Laura avait un rêve. C'est beau un rêve. Mon vieux dictionnaire me dit qu'un rêve est « une chose très jolie, très agréable », que « c'est une idée plus ou moins chimérique poursuivie avec l'espoir de réussir ». Julien, lui, ne rêvait pas. Il avait les deux pieds sur terre et ne désirait qu'une chose : trouver un poste à la hauteur de ses ambitions. D'un côté, la douceur de la femme, éternelle rêveuse, de l'autre le volontarisme de l'homme, cet ambitieux, ce bâtisseur qui affronte le monde le couteau entre les dents. Et au milieu, le sexisme ordinaire, banal qui enfile les stéréotypes comme d'autres les perles.

Les études sur le genre nous disent également que les sociétés condamnent trop souvent les individus sexués à se conformer à l’image que doit rendre leur sexe biologique. Le sexe biologique devient alors pour certaines et certains une véritable prison de laquelle on ne s’échappe pas sans risques. Assumer ses différences, affirmer sa singularité revient à défier des normes sociales et culturelles profondément ancrées dans les mentalités. Deux célèbres barbus du 19e siècle, du genre de ceux qui prônaient l’émancipation individuelle et collective des exploités, nous ont livré deux phrases qu’il me plaît de citer à l’occasion. Le premier a dit : « Chaque génération nouvelle trouve à son berceau tout un monde d’idées, d’imaginations et de sentiments qu’elle reçoit comme un héritage des siècles passés (…) L’homme ne crée pas la société, il y naît.

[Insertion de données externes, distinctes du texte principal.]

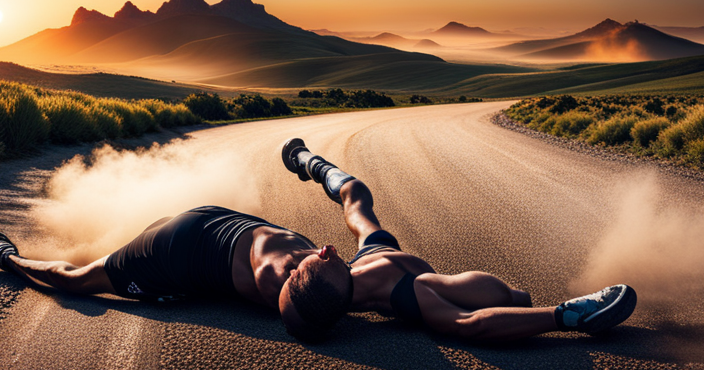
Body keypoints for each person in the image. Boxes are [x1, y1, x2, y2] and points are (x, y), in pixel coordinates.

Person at [279, 138, 638, 341]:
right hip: (408, 283)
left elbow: (307, 308)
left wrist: (306, 160)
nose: (316, 253)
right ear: (328, 259)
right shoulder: (410, 295)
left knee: (354, 193)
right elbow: (473, 323)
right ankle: (570, 312)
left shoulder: (345, 276)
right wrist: (563, 316)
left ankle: (305, 159)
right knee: (513, 297)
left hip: (372, 256)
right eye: (305, 268)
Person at [0, 205, 353, 340]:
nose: (333, 251)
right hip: (173, 251)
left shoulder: (309, 270)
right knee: (75, 282)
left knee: (81, 277)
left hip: (207, 222)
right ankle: (8, 257)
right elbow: (296, 313)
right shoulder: (274, 274)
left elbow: (298, 315)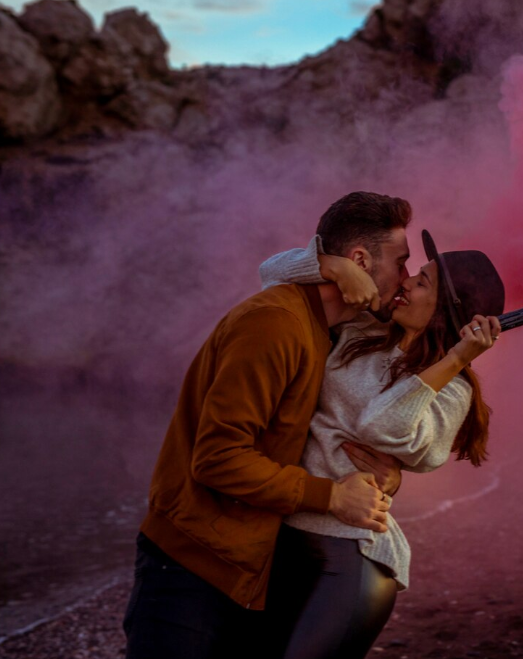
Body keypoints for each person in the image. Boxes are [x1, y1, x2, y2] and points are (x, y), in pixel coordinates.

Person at [123, 192, 418, 659]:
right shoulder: (275, 323)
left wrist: (381, 474)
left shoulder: (327, 329)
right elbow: (218, 458)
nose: (404, 278)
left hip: (246, 560)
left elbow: (311, 432)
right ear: (360, 260)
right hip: (193, 566)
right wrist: (333, 496)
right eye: (400, 263)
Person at [259, 229, 505, 659]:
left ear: (445, 310)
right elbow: (271, 273)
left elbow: (379, 427)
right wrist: (333, 265)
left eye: (423, 282)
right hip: (285, 537)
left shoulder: (451, 391)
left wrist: (455, 360)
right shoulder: (362, 330)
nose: (407, 281)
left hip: (352, 558)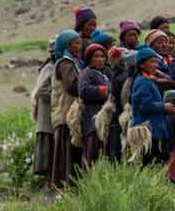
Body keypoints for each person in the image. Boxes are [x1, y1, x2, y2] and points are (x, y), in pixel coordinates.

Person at [130, 47, 175, 166]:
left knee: (155, 162)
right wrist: (164, 107)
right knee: (150, 163)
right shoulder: (142, 82)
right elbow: (144, 105)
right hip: (147, 131)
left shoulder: (147, 80)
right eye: (152, 61)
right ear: (142, 65)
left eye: (157, 62)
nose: (156, 65)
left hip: (154, 129)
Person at [49, 30, 84, 188]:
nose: (80, 46)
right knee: (67, 155)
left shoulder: (75, 62)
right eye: (76, 43)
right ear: (67, 46)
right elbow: (72, 87)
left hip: (71, 116)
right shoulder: (65, 64)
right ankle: (66, 188)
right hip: (66, 115)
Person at [79, 44, 114, 167]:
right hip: (92, 116)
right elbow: (83, 91)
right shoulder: (86, 73)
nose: (100, 59)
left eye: (102, 56)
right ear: (89, 58)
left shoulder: (104, 73)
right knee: (92, 148)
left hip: (104, 117)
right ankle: (89, 179)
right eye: (96, 56)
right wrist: (102, 91)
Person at [30, 38, 56, 182]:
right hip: (46, 115)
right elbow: (41, 90)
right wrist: (57, 94)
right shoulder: (49, 68)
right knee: (48, 148)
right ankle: (48, 181)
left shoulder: (53, 66)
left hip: (50, 114)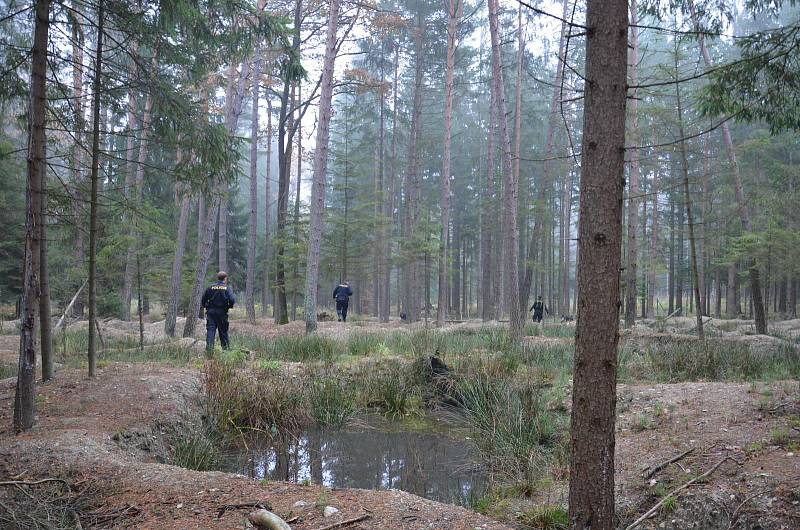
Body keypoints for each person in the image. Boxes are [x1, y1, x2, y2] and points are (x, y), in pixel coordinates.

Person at [202, 271, 236, 351]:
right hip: (222, 313)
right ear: (225, 278)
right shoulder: (227, 288)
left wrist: (206, 306)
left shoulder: (210, 287)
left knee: (210, 331)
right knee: (223, 332)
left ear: (218, 278)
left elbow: (203, 299)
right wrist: (229, 306)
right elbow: (232, 299)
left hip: (211, 313)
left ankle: (209, 351)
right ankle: (226, 350)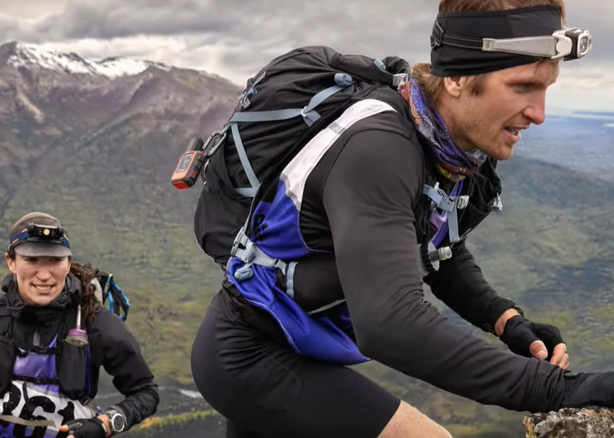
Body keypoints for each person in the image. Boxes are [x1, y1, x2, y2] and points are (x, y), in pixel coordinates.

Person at [190, 1, 612, 437]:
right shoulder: (379, 150)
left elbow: (435, 248)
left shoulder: (446, 143)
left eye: (546, 88)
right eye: (522, 86)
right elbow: (391, 323)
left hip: (298, 347)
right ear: (459, 78)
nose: (538, 113)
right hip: (251, 355)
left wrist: (506, 320)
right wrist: (563, 389)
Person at [0, 212, 158, 438]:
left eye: (55, 260)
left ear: (68, 263)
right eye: (31, 260)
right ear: (11, 262)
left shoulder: (96, 325)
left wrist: (104, 425)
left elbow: (146, 392)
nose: (44, 275)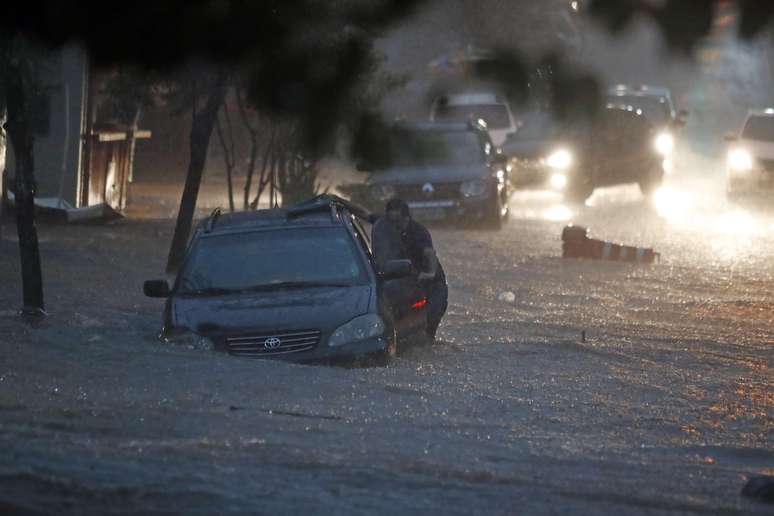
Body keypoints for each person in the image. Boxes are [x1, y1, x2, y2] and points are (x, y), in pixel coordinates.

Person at [372, 198, 448, 339]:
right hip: (407, 278)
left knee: (428, 326)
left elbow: (429, 254)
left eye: (399, 221)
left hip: (432, 283)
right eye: (392, 221)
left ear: (407, 218)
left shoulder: (418, 232)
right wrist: (340, 202)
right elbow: (364, 214)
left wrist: (430, 273)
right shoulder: (384, 225)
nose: (396, 225)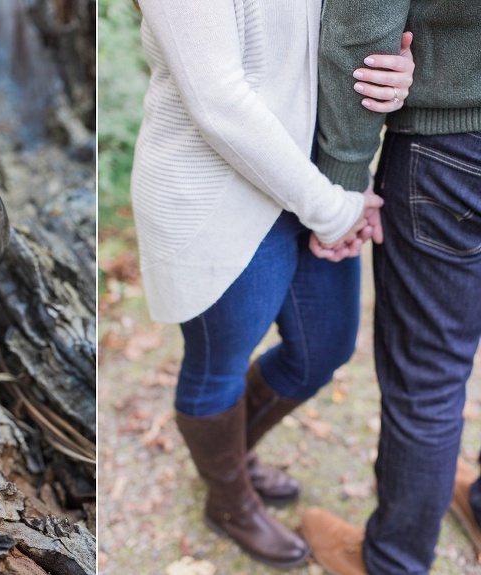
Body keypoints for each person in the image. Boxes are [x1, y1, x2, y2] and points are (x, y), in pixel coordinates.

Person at [128, 0, 414, 569]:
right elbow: (218, 102)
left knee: (323, 349)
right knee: (218, 368)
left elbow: (335, 40)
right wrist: (334, 208)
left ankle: (230, 455)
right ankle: (228, 500)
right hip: (217, 194)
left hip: (309, 180)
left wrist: (396, 73)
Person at [299, 2, 481, 574]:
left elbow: (364, 29)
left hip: (452, 145)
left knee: (428, 380)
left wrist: (341, 183)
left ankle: (392, 565)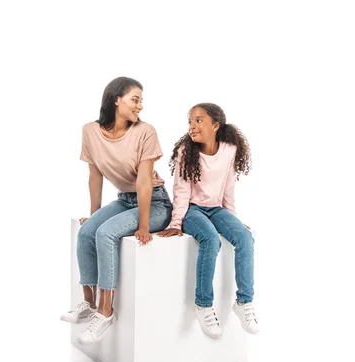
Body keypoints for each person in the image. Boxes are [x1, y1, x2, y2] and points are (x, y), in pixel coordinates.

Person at [60, 77, 172, 344]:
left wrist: (144, 225)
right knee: (88, 232)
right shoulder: (90, 131)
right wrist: (94, 213)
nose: (140, 107)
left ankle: (105, 311)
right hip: (124, 200)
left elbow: (144, 180)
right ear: (115, 99)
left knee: (106, 233)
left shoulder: (146, 131)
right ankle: (88, 302)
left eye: (141, 101)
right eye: (135, 100)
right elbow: (95, 176)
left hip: (155, 203)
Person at [158, 103, 259, 339]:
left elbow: (228, 187)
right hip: (192, 210)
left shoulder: (229, 149)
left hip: (216, 209)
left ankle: (244, 302)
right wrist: (176, 223)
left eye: (199, 120)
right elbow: (181, 190)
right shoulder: (186, 151)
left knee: (245, 237)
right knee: (211, 239)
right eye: (190, 121)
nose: (192, 125)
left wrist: (232, 219)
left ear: (216, 125)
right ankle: (203, 305)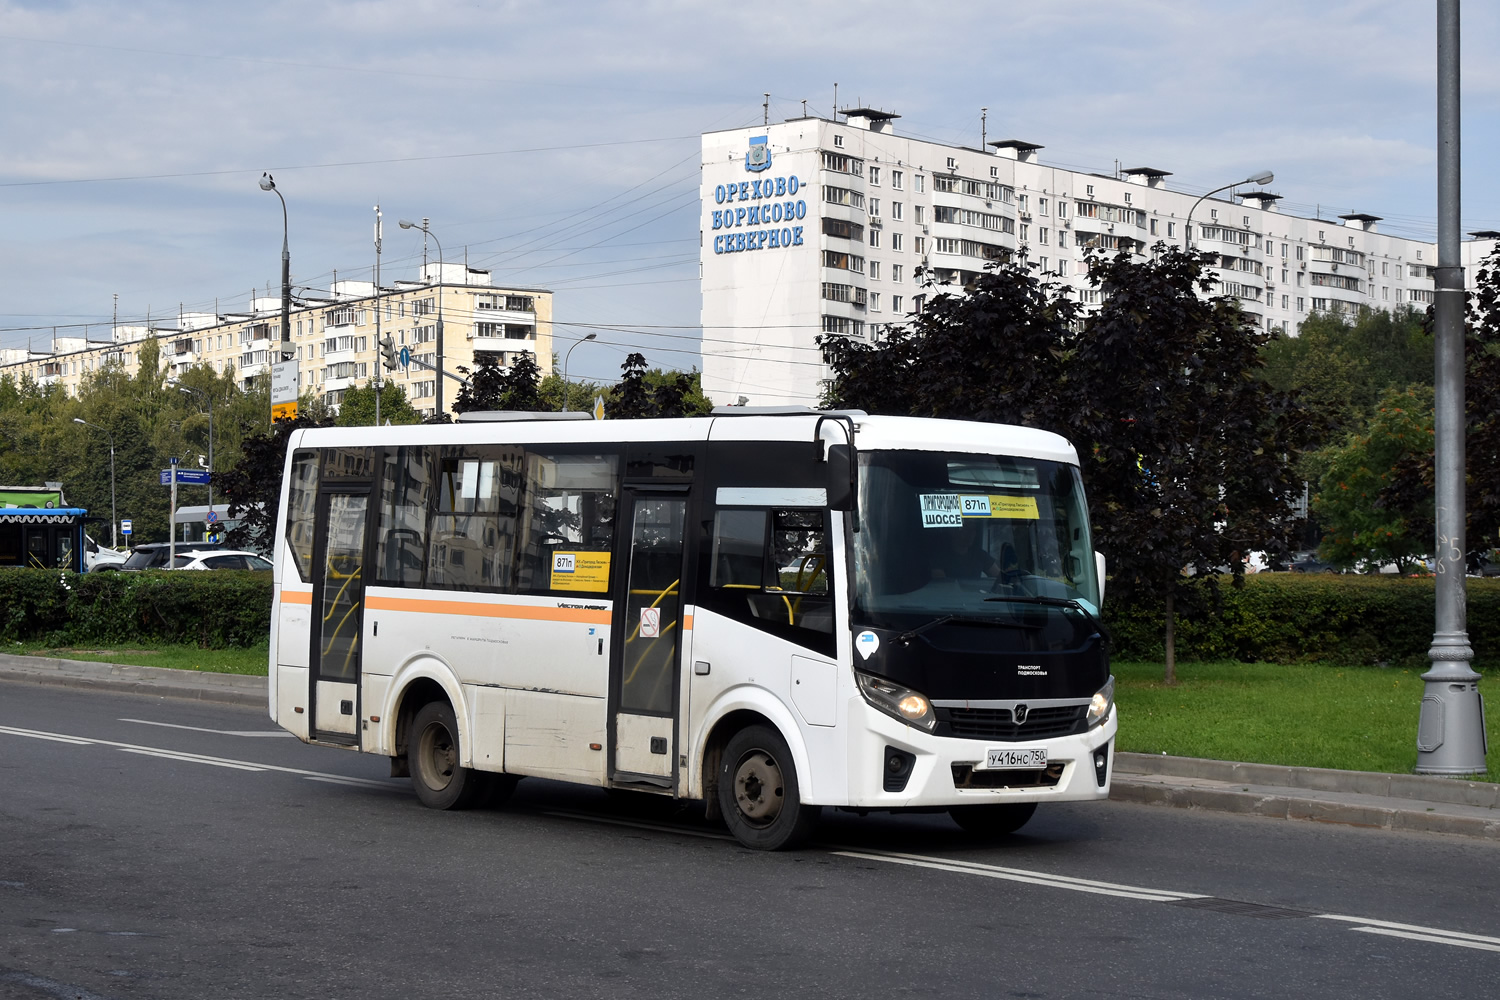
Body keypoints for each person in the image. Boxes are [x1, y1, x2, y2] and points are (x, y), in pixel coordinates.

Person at [930, 520, 1001, 580]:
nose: (970, 534)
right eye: (966, 529)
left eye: (973, 530)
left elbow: (1000, 578)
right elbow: (941, 586)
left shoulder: (980, 555)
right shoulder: (939, 557)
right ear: (953, 532)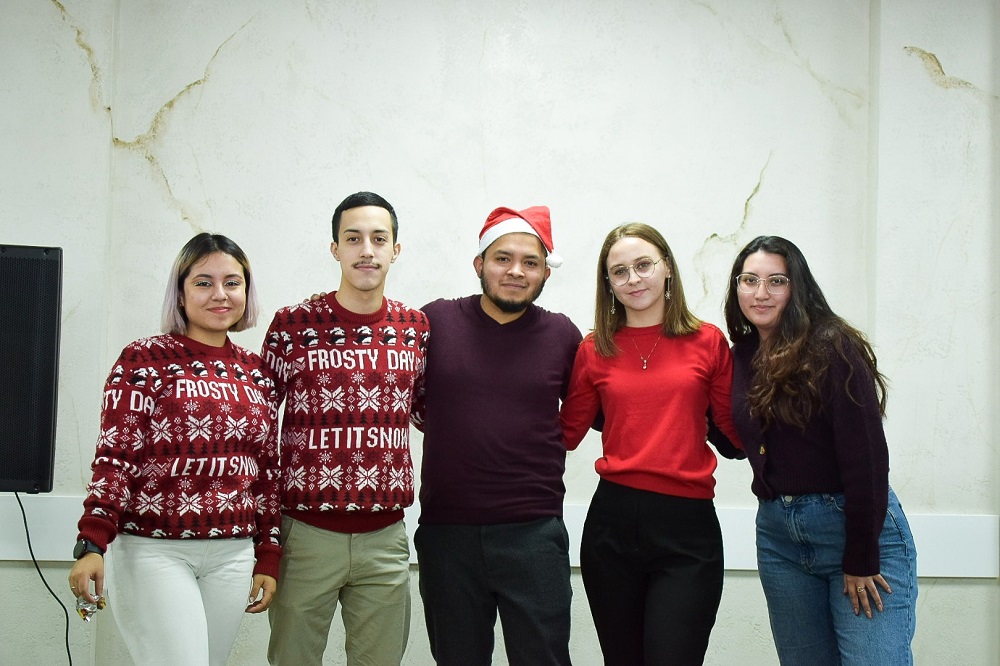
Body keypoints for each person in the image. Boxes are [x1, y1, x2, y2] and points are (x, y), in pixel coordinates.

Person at [68, 233, 281, 666]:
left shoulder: (256, 372)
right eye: (203, 282)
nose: (220, 294)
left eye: (232, 283)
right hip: (154, 550)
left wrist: (268, 554)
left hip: (233, 553)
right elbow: (116, 456)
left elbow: (265, 472)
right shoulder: (143, 360)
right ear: (180, 294)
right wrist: (92, 543)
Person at [724, 235, 917, 665]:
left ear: (797, 287)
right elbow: (739, 442)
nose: (760, 293)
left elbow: (867, 459)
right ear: (736, 287)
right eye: (749, 280)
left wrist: (861, 557)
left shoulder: (832, 346)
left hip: (853, 528)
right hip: (779, 538)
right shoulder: (742, 357)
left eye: (776, 281)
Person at [560, 222, 745, 665]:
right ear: (608, 284)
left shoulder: (708, 341)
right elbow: (564, 433)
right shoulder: (594, 349)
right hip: (611, 527)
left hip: (688, 531)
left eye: (643, 265)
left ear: (667, 268)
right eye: (619, 271)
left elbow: (735, 430)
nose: (633, 279)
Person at [263, 191, 429, 666]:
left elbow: (430, 413)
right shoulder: (293, 326)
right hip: (305, 535)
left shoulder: (415, 328)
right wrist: (264, 535)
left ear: (396, 249)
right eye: (353, 239)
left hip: (385, 537)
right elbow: (258, 424)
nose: (366, 250)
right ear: (335, 248)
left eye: (379, 239)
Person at [410, 205, 581, 665]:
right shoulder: (435, 322)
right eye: (503, 258)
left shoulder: (562, 334)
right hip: (447, 534)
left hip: (534, 533)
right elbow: (402, 393)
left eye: (530, 262)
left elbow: (593, 409)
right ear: (479, 264)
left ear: (545, 273)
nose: (516, 271)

Il n’y naît pas libre, mais enchaîné ». Le second poursuivait en disant : « Les hommes font leur propre histoire, mais ils ne la font pas de leur propre mouvement, ni dans des conditions choisies par eux seuls, mais bien dans les conditions qu'ils trouvent directement et qui leur sont données et transmises. La tradition de toutes les générations mortes pèse comme un cauchemar sur le cerveau des vivants. »

Faire avancer des idées qui vont contre le sens commun équivaut souvent à frapper un mur à mains nues. Certains renoncent, fatalistes. Mais on ne peut abattre un mur d’héritages et de traditions en lui tournant le dos. Ces héritages et ces traditions sont les fruits de l’histoire ; en conséquence de quoi, ce qui a été produit par l’Histoire peut être remodelé ou détruit par l’Histoire qui se fait, autrement dit par l’activité humaine.
Visages et son forum documentaire participent de ce combat. Avec des documentaires qui interpellent, surprennent voire choquent, Visages grignotent le mur des certitudes établies en proposant d’autres façons d’aborder tel ou tel problématique sociale ou sociétale. Et si l’on doit saluer le courage d’une Simone Veil et d’un Robert Badinter, n’oublions jamais celles et ceux qui, auparavant, par leurs écrits et leurs actes, ont fait progresser les mentalités et permis ainsi, à une période déterminée de notre histoire, que certains murs ne soient plus infranchissables.